### Goal of the exercise
Answer these questions from the Hudson Boulevard case excerpt below:
1. On what date was the act authorizing boards of chosen freeholders to lay out public roads approved?
2. About how many miles long are the road and its extensions as now constructed?
3. With what pavement is the roadway between the curbs paved?

### Excerpt
::::::::::

Bill by the board of chosen freeholders of Hudson county and another against the Central Railroad of New Jersey and others. Decree for defendants.

The bill in this case is filed by the board of chosen freeholders of the county of Hudson, and by the boulevard commissioners of the county of Hudson, against the Central Railroad Company of New Jersey and the Goubert Manufacturing Company. The city of Bayonne was subsequently, by amendment to the bill, made a party defendant.

The object of the bill is to obtain an injunction against the Central Railroad Company, restraining it from entering upon the Hudson Boulevard at a point where the same is intersected by West Second street in the city of Bayonne, and tearing up the surface of the said boulevard and laying railroad tracks thereon.

The bill charges that, under an act entitled "An act to authorize the board of chosen freeholders of any of the several counties of this state to lay out open, construct, improve and maintain a public road therein," approved April 7, 1888 (Gen. St. p. 2882), and its several supplements and amendments, the board of freeholders of Hudson county laid out a public road in that county, beginning at the dividing line between the Counties of Hudson and Bergen, and running in a general southerly direction through the county of Hudson, terminating at or near the shores of the Kill von Kull in the city of Bayonne, and that the road has ever since been maintained for the purposes mentioned in the act, and is known as the "Hudson Boulevard."

That said road and its extensions as now constructed is about 20 miles long, and throughout its length is generally 100 feet wide; that its cost approximated $3,000,000; and that it is substantially the only pleasure drive in the county of Hudson.

The bill further shows that after the passage of a supplement to the act first mentioned, which supplement was approved March 24, 1898, a general election was held in the county of Hudson in November, 1898, at which boulevard commissioners were elected under said supplement, and that the complainants hold the said office of boulevard commissioners, and that since the election of boulevard commissioners the said Hudson Boulevard has been continuously under the management and control of such commissioners.

That the boulevard, in the city of Bayonne, is 100 feet in width, and is graded, curbed, guttered, and provided with sidewalks; and that the roadway between the curbs is paved with Telford macadam pavement, which pavement extends continuously throughout the entire length of said boulevard, across all of the intersecting streets, excepting where the tracks of certain street railway companies cross the boulevard.

The bill further shows that no steam or dummy railroad at the present time crosses the said boulevard at grade, and that all steam railroad crossings are either above or beneath the grade of the said boulevard.

It sets out that all of the expense of construction, maintenance, and repair of said boulevard was and is paid by the county at large.

::::::::::

Extracted rows

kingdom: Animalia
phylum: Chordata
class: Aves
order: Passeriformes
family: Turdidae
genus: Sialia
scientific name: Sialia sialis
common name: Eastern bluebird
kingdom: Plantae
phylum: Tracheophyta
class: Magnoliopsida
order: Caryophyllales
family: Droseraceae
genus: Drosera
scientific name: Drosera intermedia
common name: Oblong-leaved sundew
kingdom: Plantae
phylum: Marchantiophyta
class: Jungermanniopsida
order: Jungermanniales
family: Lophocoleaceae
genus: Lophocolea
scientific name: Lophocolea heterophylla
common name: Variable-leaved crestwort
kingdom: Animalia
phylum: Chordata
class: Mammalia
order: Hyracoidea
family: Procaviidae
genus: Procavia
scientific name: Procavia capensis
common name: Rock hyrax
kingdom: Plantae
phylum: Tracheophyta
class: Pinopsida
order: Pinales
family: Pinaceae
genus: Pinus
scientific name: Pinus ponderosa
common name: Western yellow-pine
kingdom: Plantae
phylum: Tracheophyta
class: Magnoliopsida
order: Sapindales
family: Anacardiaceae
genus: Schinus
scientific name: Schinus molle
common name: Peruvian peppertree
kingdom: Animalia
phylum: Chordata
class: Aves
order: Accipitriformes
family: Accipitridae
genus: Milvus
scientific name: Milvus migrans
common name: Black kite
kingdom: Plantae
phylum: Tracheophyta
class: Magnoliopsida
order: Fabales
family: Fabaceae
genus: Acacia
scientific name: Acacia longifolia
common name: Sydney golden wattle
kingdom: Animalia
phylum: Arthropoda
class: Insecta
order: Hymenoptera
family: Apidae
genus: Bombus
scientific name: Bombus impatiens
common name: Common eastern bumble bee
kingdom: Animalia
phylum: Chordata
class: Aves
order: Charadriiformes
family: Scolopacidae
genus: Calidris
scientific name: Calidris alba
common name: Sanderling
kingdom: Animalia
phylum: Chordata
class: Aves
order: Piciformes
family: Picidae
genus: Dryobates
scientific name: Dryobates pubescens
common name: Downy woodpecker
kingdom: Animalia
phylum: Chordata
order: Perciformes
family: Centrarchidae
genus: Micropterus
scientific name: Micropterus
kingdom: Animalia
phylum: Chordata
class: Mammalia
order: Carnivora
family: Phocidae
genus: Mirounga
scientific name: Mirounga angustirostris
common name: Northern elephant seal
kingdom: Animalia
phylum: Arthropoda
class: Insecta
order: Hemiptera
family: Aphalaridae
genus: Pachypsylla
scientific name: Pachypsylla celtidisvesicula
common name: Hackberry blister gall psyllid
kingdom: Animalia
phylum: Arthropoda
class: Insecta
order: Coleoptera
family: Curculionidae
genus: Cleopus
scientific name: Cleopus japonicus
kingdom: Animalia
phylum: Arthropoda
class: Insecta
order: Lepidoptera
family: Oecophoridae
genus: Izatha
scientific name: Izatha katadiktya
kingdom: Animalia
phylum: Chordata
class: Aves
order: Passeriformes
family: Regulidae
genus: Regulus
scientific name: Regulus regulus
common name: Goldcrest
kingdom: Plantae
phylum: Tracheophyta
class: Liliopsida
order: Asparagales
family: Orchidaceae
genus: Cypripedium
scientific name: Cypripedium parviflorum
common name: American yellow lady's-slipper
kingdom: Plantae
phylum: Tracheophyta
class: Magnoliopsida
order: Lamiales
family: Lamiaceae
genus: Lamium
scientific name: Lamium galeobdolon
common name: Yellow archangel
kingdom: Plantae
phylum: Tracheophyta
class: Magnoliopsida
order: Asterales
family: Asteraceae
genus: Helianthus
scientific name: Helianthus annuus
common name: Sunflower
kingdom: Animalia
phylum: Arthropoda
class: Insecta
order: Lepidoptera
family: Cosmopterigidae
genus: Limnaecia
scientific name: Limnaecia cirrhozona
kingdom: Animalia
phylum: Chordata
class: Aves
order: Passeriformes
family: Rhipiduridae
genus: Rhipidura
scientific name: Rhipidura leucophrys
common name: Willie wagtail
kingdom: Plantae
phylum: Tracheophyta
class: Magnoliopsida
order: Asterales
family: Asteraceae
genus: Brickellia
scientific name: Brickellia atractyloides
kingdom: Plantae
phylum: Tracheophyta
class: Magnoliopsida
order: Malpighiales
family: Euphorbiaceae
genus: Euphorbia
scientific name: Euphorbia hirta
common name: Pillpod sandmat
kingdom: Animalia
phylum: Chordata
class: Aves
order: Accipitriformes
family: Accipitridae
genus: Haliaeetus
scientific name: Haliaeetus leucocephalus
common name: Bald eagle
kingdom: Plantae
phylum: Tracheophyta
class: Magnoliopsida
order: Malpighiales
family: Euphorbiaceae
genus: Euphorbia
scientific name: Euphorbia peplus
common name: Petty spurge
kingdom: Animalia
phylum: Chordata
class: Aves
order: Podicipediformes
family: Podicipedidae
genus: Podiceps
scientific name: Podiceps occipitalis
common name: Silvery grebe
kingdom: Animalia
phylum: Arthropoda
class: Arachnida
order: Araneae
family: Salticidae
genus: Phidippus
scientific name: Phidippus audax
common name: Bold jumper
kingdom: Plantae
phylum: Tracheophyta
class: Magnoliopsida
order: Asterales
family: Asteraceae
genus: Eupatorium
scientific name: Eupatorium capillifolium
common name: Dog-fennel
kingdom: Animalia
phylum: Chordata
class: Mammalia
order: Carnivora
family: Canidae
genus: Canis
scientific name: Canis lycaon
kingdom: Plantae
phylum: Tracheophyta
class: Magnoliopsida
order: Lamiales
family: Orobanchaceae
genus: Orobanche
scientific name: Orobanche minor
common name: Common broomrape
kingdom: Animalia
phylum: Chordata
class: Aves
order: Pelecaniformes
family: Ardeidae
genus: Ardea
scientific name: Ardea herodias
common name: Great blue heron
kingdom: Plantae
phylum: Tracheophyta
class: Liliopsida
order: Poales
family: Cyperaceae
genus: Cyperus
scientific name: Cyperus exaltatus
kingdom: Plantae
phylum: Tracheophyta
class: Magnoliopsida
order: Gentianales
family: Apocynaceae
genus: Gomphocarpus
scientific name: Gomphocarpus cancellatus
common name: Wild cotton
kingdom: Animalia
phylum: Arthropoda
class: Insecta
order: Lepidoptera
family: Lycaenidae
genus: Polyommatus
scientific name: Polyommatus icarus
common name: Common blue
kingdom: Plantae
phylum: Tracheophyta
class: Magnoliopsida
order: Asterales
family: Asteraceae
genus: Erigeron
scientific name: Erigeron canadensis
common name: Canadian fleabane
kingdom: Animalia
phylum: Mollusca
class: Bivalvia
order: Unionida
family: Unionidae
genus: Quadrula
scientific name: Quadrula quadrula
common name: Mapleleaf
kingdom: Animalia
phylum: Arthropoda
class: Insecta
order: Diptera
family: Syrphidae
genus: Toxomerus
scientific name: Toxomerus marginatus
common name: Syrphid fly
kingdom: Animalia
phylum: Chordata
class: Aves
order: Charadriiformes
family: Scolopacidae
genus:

::::::::::

### Reply to the task
1. April 7, 1888
2. About 20 miles
3. Telford macadam pavement